Start of Extracted data

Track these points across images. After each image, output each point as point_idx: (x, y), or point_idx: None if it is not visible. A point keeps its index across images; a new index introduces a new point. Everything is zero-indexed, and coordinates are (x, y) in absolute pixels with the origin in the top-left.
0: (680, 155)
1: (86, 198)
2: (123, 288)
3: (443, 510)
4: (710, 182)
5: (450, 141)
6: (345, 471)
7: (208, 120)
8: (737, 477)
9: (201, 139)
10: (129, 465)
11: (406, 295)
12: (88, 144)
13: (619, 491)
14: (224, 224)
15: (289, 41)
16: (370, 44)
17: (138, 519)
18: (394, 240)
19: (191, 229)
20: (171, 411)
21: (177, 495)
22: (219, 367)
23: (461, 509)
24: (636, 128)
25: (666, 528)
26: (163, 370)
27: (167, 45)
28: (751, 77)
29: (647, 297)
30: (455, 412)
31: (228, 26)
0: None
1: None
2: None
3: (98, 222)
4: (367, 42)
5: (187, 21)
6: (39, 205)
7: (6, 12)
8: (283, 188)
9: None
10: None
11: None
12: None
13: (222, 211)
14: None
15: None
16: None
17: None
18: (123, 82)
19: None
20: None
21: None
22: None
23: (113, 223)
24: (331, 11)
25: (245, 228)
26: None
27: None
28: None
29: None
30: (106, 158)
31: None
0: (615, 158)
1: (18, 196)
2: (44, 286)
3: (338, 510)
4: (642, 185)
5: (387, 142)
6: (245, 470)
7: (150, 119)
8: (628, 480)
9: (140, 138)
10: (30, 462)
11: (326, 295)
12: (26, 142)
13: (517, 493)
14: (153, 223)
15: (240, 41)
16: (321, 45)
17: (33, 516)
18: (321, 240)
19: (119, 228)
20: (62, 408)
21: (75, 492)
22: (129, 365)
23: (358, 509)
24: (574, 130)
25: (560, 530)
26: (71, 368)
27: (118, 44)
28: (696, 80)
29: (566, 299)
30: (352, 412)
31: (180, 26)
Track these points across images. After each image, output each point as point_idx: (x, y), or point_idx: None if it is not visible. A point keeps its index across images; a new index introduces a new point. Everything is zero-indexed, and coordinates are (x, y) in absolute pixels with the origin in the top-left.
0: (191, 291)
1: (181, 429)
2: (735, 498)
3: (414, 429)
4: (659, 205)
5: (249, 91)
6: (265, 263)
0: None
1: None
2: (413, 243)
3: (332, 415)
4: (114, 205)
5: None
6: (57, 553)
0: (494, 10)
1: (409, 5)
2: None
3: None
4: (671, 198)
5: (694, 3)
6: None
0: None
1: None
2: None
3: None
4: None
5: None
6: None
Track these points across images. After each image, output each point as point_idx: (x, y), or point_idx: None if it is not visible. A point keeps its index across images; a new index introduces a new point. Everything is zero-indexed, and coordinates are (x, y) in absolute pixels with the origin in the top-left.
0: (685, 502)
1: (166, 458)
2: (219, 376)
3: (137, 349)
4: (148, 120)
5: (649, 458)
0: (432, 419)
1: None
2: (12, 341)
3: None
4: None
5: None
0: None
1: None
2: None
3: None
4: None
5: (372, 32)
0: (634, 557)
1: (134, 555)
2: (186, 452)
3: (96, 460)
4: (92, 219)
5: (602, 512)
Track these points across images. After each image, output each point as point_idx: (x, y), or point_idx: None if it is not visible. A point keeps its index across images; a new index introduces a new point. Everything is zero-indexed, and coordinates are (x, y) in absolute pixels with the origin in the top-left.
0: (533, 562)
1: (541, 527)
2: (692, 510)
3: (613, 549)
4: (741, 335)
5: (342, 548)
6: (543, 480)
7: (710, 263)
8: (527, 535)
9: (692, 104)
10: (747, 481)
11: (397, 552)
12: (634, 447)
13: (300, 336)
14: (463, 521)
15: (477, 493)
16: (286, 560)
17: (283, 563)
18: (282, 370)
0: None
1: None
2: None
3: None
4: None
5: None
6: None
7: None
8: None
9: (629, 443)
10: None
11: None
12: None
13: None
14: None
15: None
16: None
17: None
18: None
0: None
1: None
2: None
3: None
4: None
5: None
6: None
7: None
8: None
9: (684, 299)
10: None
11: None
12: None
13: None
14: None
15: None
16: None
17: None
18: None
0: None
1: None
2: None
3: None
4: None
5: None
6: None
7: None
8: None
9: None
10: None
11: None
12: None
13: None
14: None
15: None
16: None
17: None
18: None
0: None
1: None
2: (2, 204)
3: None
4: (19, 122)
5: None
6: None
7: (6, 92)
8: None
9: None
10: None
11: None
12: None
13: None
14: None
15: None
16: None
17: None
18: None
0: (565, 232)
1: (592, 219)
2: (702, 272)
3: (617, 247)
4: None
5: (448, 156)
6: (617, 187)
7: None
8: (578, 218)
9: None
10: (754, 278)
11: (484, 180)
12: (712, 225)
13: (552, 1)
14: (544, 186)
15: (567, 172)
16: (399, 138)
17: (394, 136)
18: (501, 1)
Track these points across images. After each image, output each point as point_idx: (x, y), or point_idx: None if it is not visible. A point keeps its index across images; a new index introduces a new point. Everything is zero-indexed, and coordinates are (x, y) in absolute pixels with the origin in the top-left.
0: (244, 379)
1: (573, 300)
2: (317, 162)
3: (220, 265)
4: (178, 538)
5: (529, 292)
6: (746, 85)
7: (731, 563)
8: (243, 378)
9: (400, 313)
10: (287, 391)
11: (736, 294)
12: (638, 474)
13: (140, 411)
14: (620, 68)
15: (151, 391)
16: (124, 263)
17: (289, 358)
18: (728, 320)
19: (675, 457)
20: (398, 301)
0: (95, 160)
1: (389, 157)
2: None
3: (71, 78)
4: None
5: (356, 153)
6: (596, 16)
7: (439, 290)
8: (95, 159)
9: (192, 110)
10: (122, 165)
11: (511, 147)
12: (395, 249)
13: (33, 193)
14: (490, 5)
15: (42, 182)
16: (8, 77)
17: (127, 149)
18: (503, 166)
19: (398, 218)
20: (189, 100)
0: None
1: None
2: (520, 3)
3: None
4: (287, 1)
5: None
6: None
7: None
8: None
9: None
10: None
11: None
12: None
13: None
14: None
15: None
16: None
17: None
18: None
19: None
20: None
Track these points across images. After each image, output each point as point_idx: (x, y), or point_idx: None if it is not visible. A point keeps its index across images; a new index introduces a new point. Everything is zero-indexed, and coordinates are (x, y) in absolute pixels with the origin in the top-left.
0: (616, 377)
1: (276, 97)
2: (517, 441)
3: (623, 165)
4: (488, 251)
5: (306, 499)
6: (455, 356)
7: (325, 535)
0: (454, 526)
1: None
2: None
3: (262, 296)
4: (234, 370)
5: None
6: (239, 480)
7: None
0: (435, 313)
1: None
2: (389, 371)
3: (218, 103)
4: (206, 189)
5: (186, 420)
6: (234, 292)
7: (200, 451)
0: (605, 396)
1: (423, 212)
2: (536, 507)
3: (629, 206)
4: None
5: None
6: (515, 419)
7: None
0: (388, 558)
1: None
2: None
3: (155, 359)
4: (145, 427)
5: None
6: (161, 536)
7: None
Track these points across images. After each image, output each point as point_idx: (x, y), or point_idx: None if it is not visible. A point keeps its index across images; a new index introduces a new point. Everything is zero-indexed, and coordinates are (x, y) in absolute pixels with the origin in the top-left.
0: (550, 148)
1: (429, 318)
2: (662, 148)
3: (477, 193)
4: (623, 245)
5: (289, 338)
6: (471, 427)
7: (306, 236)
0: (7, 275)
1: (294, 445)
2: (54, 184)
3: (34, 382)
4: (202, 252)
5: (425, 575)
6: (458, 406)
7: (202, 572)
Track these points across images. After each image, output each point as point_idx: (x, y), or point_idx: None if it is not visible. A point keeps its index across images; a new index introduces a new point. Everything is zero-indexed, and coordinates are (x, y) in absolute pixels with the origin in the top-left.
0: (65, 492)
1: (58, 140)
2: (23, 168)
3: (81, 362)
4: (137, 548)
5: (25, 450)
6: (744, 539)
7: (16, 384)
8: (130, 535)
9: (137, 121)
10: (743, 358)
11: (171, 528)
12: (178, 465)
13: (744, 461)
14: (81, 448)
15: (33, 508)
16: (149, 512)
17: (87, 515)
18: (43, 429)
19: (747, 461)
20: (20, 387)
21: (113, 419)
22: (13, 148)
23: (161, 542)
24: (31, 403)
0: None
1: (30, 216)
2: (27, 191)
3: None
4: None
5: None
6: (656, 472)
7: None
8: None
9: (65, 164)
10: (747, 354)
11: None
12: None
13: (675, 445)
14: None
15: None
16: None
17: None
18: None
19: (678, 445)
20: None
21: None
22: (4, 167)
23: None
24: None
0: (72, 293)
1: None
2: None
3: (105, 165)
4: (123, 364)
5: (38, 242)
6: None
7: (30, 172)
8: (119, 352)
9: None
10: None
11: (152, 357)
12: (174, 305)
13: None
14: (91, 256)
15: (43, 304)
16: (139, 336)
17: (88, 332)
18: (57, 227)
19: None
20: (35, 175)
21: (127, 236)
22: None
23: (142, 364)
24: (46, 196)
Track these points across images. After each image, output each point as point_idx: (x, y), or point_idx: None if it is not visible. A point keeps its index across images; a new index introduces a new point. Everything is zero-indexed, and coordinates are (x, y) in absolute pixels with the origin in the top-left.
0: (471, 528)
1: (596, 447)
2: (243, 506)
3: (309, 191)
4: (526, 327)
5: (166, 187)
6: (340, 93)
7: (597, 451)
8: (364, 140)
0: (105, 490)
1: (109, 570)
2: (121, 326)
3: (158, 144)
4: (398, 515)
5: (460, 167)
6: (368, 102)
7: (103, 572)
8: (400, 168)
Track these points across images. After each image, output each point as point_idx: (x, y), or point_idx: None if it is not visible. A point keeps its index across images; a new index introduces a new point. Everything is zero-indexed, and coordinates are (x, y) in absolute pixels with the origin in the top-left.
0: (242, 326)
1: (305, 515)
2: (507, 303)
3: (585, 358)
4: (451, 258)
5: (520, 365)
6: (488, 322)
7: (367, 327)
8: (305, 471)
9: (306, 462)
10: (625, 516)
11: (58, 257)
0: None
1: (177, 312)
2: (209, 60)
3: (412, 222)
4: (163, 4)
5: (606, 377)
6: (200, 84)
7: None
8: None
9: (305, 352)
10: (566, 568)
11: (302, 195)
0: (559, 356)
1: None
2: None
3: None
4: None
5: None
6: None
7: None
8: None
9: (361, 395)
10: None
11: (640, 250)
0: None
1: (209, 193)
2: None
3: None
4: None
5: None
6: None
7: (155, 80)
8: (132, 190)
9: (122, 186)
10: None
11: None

End of Extracted data

## What to produce
Please update the records from the start through the line with "31: (180, 26)", replacing "top-left" with "upper-left" and leaving everything else unchanged.

## Written answer
Track these points across images. After each image, output each point as point_idx: (x, y), or point_idx: None if it is not visible. A point keeps its index across images; a new index introduces a new point. Everything is zero-indexed, and coordinates are (x, y) in absolute pixels with the origin in the upper-left.
0: (680, 155)
1: (86, 198)
2: (123, 288)
3: (443, 510)
4: (710, 182)
5: (450, 141)
6: (345, 471)
7: (208, 120)
8: (737, 477)
9: (201, 139)
10: (129, 465)
11: (406, 295)
12: (88, 144)
13: (619, 491)
14: (224, 224)
15: (289, 41)
16: (370, 44)
17: (138, 519)
18: (394, 240)
19: (191, 229)
20: (171, 411)
21: (177, 495)
22: (219, 367)
23: (461, 509)
24: (636, 128)
25: (666, 528)
26: (163, 370)
27: (167, 45)
28: (751, 77)
29: (647, 297)
30: (455, 412)
31: (228, 26)
0: None
1: None
2: None
3: (98, 222)
4: (367, 42)
5: (187, 21)
6: (39, 205)
7: (6, 12)
8: (283, 188)
9: None
10: None
11: None
12: None
13: (222, 211)
14: None
15: None
16: None
17: None
18: (123, 82)
19: None
20: None
21: None
22: None
23: (113, 223)
24: (331, 11)
25: (245, 228)
26: None
27: None
28: None
29: None
30: (106, 158)
31: None
0: (615, 158)
1: (18, 196)
2: (44, 286)
3: (338, 510)
4: (642, 185)
5: (387, 142)
6: (245, 470)
7: (150, 119)
8: (628, 480)
9: (140, 138)
10: (30, 462)
11: (326, 295)
12: (26, 142)
13: (517, 493)
14: (153, 223)
15: (240, 41)
16: (321, 45)
17: (33, 516)
18: (321, 240)
19: (119, 228)
20: (62, 408)
21: (75, 492)
22: (129, 365)
23: (358, 509)
24: (574, 130)
25: (560, 530)
26: (71, 368)
27: (118, 44)
28: (696, 80)
29: (566, 299)
30: (352, 412)
31: (180, 26)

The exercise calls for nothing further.